■ **Activity**
Copy out the text lines of all the rows below word for word, without changes, and leave the pictures out of your answer.

■ **Data to process**
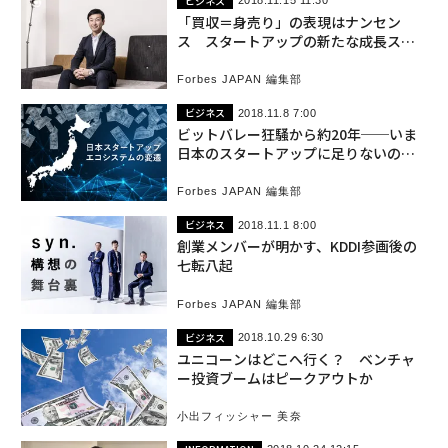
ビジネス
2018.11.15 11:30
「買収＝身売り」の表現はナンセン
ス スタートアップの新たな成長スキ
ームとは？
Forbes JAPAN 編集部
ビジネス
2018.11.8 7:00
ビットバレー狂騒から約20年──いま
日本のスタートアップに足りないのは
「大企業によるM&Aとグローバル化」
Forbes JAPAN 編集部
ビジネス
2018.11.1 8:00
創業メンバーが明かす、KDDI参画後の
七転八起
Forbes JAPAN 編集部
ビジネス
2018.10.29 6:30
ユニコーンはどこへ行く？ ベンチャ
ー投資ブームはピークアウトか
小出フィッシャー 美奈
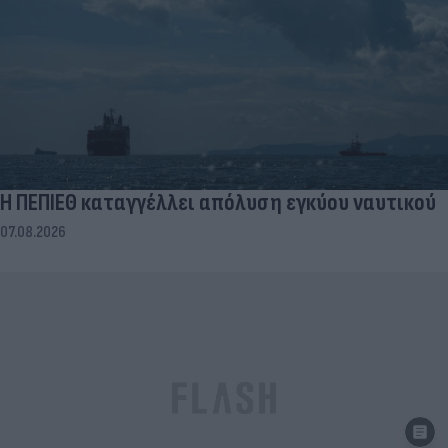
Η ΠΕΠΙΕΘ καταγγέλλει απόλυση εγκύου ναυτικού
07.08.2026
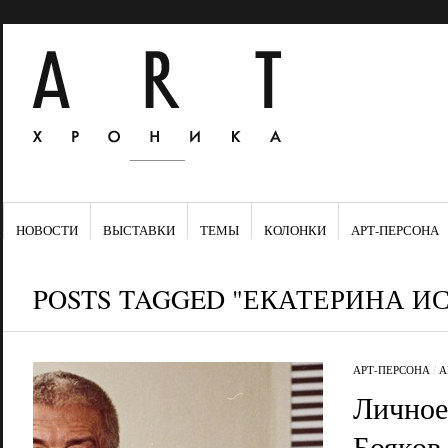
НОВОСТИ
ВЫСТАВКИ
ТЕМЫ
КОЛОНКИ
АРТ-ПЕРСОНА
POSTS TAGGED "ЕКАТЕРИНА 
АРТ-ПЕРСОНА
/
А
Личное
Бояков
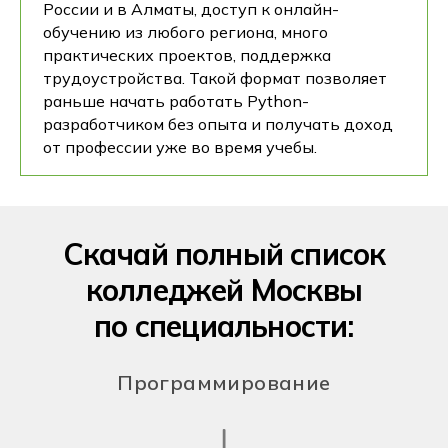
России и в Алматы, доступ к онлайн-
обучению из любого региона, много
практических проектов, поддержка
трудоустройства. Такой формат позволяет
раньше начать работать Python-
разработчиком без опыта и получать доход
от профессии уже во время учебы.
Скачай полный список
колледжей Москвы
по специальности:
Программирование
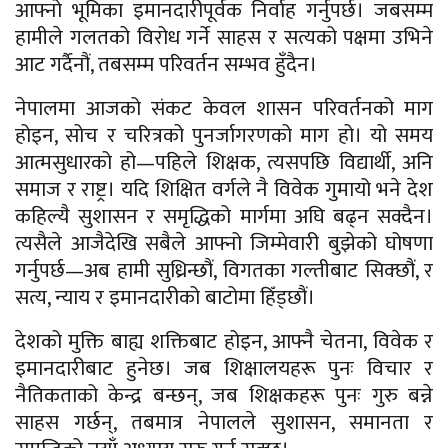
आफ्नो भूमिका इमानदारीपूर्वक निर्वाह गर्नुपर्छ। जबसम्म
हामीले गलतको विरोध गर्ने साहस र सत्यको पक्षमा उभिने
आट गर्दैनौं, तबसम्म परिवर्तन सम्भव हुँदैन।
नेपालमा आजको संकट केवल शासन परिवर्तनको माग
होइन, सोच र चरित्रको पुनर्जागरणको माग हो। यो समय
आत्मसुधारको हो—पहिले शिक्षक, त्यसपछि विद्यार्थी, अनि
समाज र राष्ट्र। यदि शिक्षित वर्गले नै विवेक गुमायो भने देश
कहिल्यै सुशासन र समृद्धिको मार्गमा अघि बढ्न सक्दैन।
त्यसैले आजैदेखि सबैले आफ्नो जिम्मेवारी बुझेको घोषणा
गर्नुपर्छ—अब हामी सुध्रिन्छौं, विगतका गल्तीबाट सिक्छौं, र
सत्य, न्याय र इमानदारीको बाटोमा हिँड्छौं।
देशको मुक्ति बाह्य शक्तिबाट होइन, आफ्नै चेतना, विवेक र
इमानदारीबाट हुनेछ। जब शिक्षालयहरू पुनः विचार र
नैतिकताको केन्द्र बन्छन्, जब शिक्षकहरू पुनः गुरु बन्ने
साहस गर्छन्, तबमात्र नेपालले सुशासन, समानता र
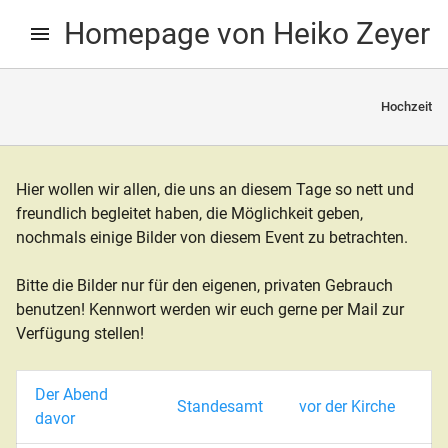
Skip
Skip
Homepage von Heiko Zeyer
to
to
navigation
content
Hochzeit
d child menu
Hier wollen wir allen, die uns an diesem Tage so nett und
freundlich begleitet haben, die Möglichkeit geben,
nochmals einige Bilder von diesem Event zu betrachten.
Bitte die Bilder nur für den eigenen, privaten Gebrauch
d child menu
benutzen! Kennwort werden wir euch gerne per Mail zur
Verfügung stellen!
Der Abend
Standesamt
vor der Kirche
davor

■ **Solution for this task**
ビジネス
2018.11.15 11:30
「買収＝身売り」の表現はナンセン
ス スタートアップの新たな成長スキ
ームとは？
Forbes JAPAN 編集部
ビジネス
2018.11.8 7:00
ビットバレー狂騒から約20年──いま
日本のスタートアップに足りないのは
「大企業によるM&Aとグローバル化」
Forbes JAPAN 編集部
ビジネス
2018.11.1 8:00
創業メンバーが明かす、KDDI参画後の
七転八起
Forbes JAPAN 編集部
ビジネス
2018.10.29 6:30
ユニコーンはどこへ行く？ ベンチャ
ー投資ブームはピークアウトか
小出フィッシャー 美奈
Η ΠΕΠΙΕΘ καταγγέλλει απόλυση εγκύου ναυτικού
07.08.2026
НОВОСТИ
ВЫСТАВКИ
ТЕМЫ
КОЛОНКИ
АРТ-ПЕРСОНА
POSTS TAGGED "ЕКАТЕРИНА 
АРТ-ПЕРСОНА
/
А
Личное
Бояков
России и в Алматы, доступ к онлайн-
обучению из любого региона, много
практических проектов, поддержка
трудоустройства. Такой формат позволяет
раньше начать работать Python-
разработчиком без опыта и получать доход
от профессии уже во время учебы.
Скачай полный список
колледжей Москвы
по специальности:
Программирование
आफ्नो भूमिका इमानदारीपूर्वक निर्वाह गर्नुपर्छ। जबसम्म
हामीले गलतको विरोध गर्ने साहस र सत्यको पक्षमा उभिने
आट गर्दैनौं, तबसम्म परिवर्तन सम्भव हुँदैन।
नेपालमा आजको संकट केवल शासन परिवर्तनको माग
होइन, सोच र चरित्रको पुनर्जागरणको माग हो। यो समय
आत्मसुधारको हो—पहिले शिक्षक, त्यसपछि विद्यार्थी, अनि
समाज र राष्ट्र। यदि शिक्षित वर्गले नै विवेक गुमायो भने देश
कहिल्यै सुशासन र समृद्धिको मार्गमा अघि बढ्न सक्दैन।
त्यसैले आजैदेखि सबैले आफ्नो जिम्मेवारी बुझेको घोषणा
गर्नुपर्छ—अब हामी सुध्रिन्छौं, विगतका गल्तीबाट सिक्छौं, र
सत्य, न्याय र इमानदारीको बाटोमा हिँड्छौं।
देशको मुक्ति बाह्य शक्तिबाट होइन, आफ्नै चेतना, विवेक र
इमानदारीबाट हुनेछ। जब शिक्षालयहरू पुनः विचार र
नैतिकताको केन्द्र बन्छन्, जब शिक्षकहरू पुनः गुरु बन्ने
साहस गर्छन्, तबमात्र नेपालले सुशासन, समानता र
Skip
Skip
Homepage von Heiko Zeyer
to
to
navigation
content
Hochzeit
d child menu
Hier wollen wir allen, die uns an diesem Tage so nett und
freundlich begleitet haben, die Möglichkeit geben,
nochmals einige Bilder von diesem Event zu betrachten.
Bitte die Bilder nur für den eigenen, privaten Gebrauch
d child menu
benutzen! Kennwort werden wir euch gerne per Mail zur
Verfügung stellen!
Der Abend
Standesamt
vor der Kirche
davor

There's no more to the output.